22 August 2008

Entrevista sobre mineração no Amazonas

Segue abaixo entrevista concedida à revista In the Mine, com foco em mineração. Entrevista concedida em 22 de agosto de 2008.

- Qual o panorama atual do setor de mineração no estado?

O setor de mineração é de grande importância para o Estado do Amazonas. Temos hoje em operação uma grande mina em Pitinga, que gera um grande volume de empregos, atividade econômica e royalties ao estado. Esta mina apenas responde por 80% das necessidades de estanho nacionais, o que permite ao Brasil a posição de exportador do metal. A mesma mina conta ainda com um bom potencial de tântalo. Temos também importantes poços de petróleo e gás em Urucu e Silves, com potencial de encontro de novas jazidas dados os volumosos investimentos no segmento no estado. Temos também hoje em evidência nossa grande jazida de silvinita, que tem o potencial de, no médio prazo, tornar o Brasil auto-suficiente de potássio. Temos também grande potencial em caulim, bauxita, ouro, nióbio, dentre outros. Damos as boas vindas a quaisquer investidores interessados no estado e entendemos que a competição no segmento é essencial para o desenvolvimento sustentável.

- Quais os principais projetos em andamento?

O foco atual é o projeto de silvinita em Nova Olinda do Norte. Nos preocupa a atual situação contratual, que gera incerteza e pode elevar o risco percebido por investidores no Brasil e no Amazonas.

Por outro lado, a chegada do gasoduto de Urucu em Manaus também é prioritário. Temos estes dois projetos como prioritários devido ao alto grau de interesse privado em ambos. Nada impede que, na presença de investidores interessados, o Estado também se mobilize em busca de viabilizar outros investimentos.

- Como o governo, através de sua Secretaria, tem contribuído para estimular a alavancagem desses projetos e do setor, em geral ?

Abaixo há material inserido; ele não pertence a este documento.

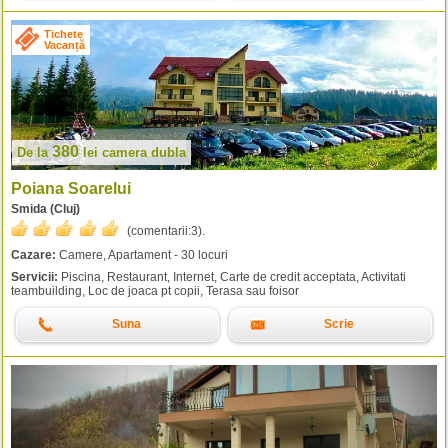
Tichete
Vacanță
380
De la
lei
camera dubla
Poiana Soarelui
Smida (Cluj)
(comentarii:
3
).
Cazare:
Camere, Apartament - 30 locuri
Servicii:
Piscina, Restaurant, Internet, Carte de credit acceptata, Activitati
teambuilding, Loc de joaca pt copii, Terasa sau foisor
Suna
Scrie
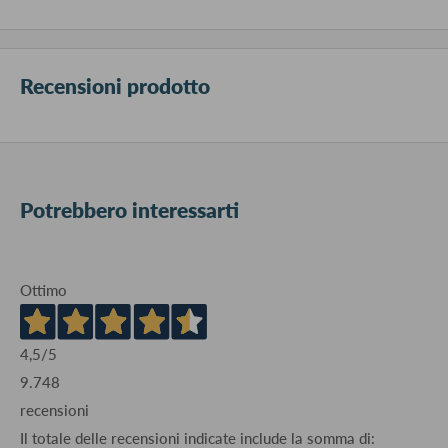
Recensioni prodotto
Potrebbero interessarti
Ottimo
4,5
/5
9.748
recensioni
Il totale delle recensioni indicate include la somma di:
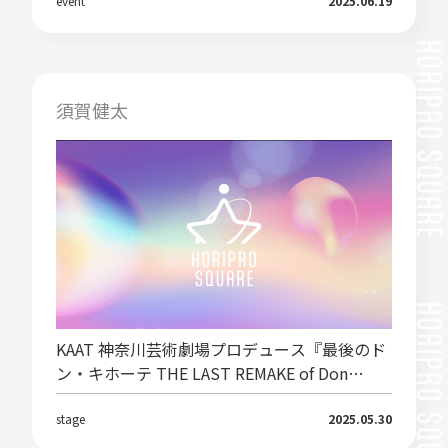
event
2025.06.19
須賀健太
KAAT 神奈川芸術劇場プロデュース『最後のド
ン・キホーテ THE LAST REMAKE of Don
Quixote』出演決定！
stage
2025.05.30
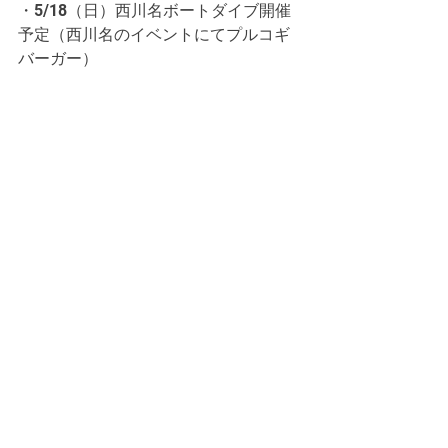
・5/18（日）西川名ボートダイブ開催
予定（西川名のイベントにてプルコギ
バーガー）
他の日程もリクエスト受付中です。
5月6月はダイビング復帰＆強化キャン
ペーン開催！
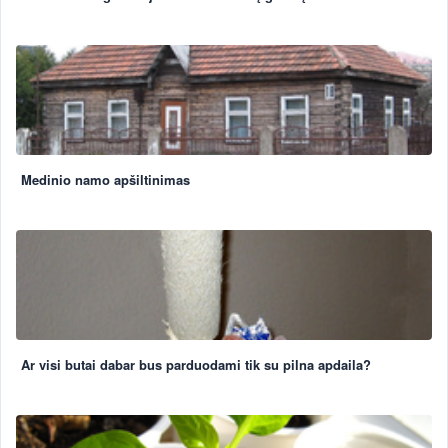
Medinio namo apšiltinimas
Ar visi butai dabar bus parduodami tik su pilna apdaila?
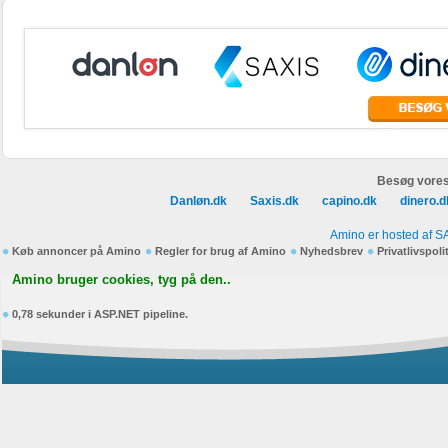
Besøg vores
Danløn.dk
Saxis.dk
capino.dk
dinero.d
Amino er hosted af S
Køb annoncer på Amino
Regler for brug af Amino
Nyhedsbrev
Privatlivspoli
Amino bruger cookies, tyg på den..
0,78 sekunder i ASP.NET pipeline.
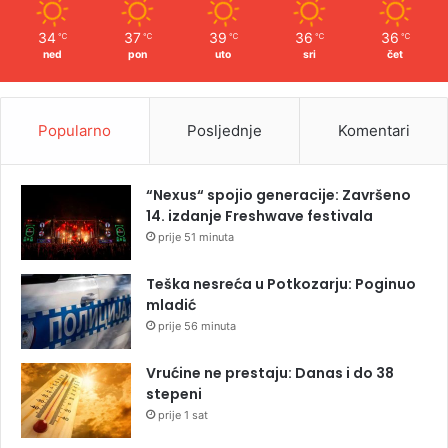
34
37
39
36
36
℃
℃
℃
℃
℃
ned
pon
uto
sri
čet
Popularno
Posljednje
Komentari
“Nexus“ spojio generacije: Završeno
14. izdanje Freshwave festivala
prije 51 minuta
Teška nesreća u Potkozarju: Poginuo
mladić
prije 56 minuta
Vrućine ne prestaju: Danas i do 38
stepeni
prije 1 sat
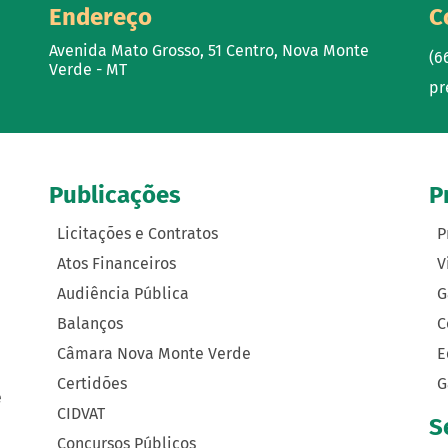
Endereço
C
Avenida Mato Grosso, 51 Centro, Nova Monte
(6
Verde - MT
pr
Publicações
P
Licitações e Contratos
P
Atos Financeiros
V
Audiência Pública
G
Balanços
C
Câmara Nova Monte Verde
E
Certidões
G
e
CIDVAT
S
Concursos Públicos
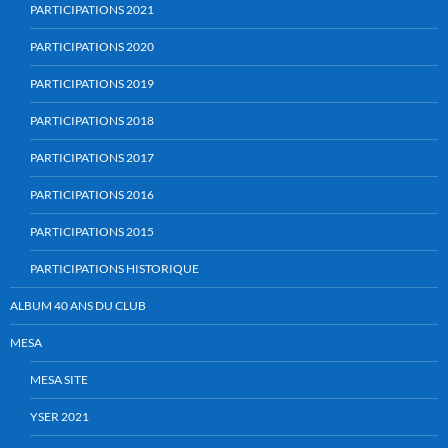
PARTICIPATIONS 2021
PARTICIPATIONS 2020
PARTICIPATIONS 2019
PARTICIPATIONS 2018
PARTICIPATIONS 2017
PARTICIPATIONS 2016
PARTICIPATIONS 2015
PARTICIPATIONS HISTORIQUE
ALBUM 40 ANS DU CLUB
MESA
MESA SITE
YSER 2021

Temos buscado compreender o real potencial de nossas reservas de silvinita e as necessidades e riscos associados. Por exemplo, já compreendemos a grande necessidade energética que a mina requer e estamos buscando soluções possíveis. Temos também a sempre presente questão ambiental que precisa ser equacionada antes de qualquer investimento na Amazônia. Nossa secretaria, em ambos casos, vai buscar eliminar entraves e encontrar soluções economicamente viáveis e ecologicamente adequadas.

Além disso, temos estudado como incentivar a formação de cadeias produtivas que integrem a mineração com a indústria. Indústrias como papel podem se beneficiar na presença próxima do caulim, temos também possibilidades nos setores de construção civil e cerâmicas, que podem integrar os fortes incentivos fiscais da Zona Franca de Manaus com a produção mineral local. Na cadeia de fertilizante, podemos integrar o potássio de Nova Olinda com o gás natural para formação de uma pujante nova indústria local voltada ao abastecimento do agronegócio.

Mais do que tudo, entretanto, temos buscado manter um bom ambiente empresarial no estado, no qual o investimento privado é bem visto e bem vindo e no qual o lucro não é visto como crime ou pecado e sim como mérito e remuneração por tomada de risco. A preservação de contratos também é central e o estado tem um histórico de respeito a contratos que vem desde os primeiros incentivos concedidos na Zona Franca de Manaus.

- A logística para escoamento da produção mineral quase sempre é um ponto crucial. Como essa questão tem sido encaminhada?

Entendemos que transporte é crucial no segmento mineral. É claro que cada caso deve ser tratado individualmente. Por exemplo, no caso da silvinita de Nova Olinda, as jazidas se localizam nas proximidade dos rios Amazonas e Madeira, em áreas onde a profundidade dos rios permite que transatlânticos naveguem. No caso de escoamento via delta do rio Amazonas, podemos abastecer a costa brasileira toda; no caso de escoamento via rio Madeira, podemos atingir a cidade de Porto velho e daí abastecer o centro-oeste, grande comprador de fertilizantes. Cada caso é um caso e precisamos compreender a necessidade de cada investimento para melhor atendê-lo.

- Quais são as projeções de investimentos em mineração no estado para os próximos anos?

Há muito interesse em bauxita, tântalo, caulim e ouro, além dos já avançados silvinita, estanho, gás e petróleo. Temos todo o interesse em viabilizar investimentos que sigam as três premissas básicas de investimentos na Amazônia: ele deve ser socialmente justo, economicamente viável e ambientalmente adequado.

Denis Minev é o Secretário de Planejamento e Desenvolvimento Econômico do Estado do Amazonas.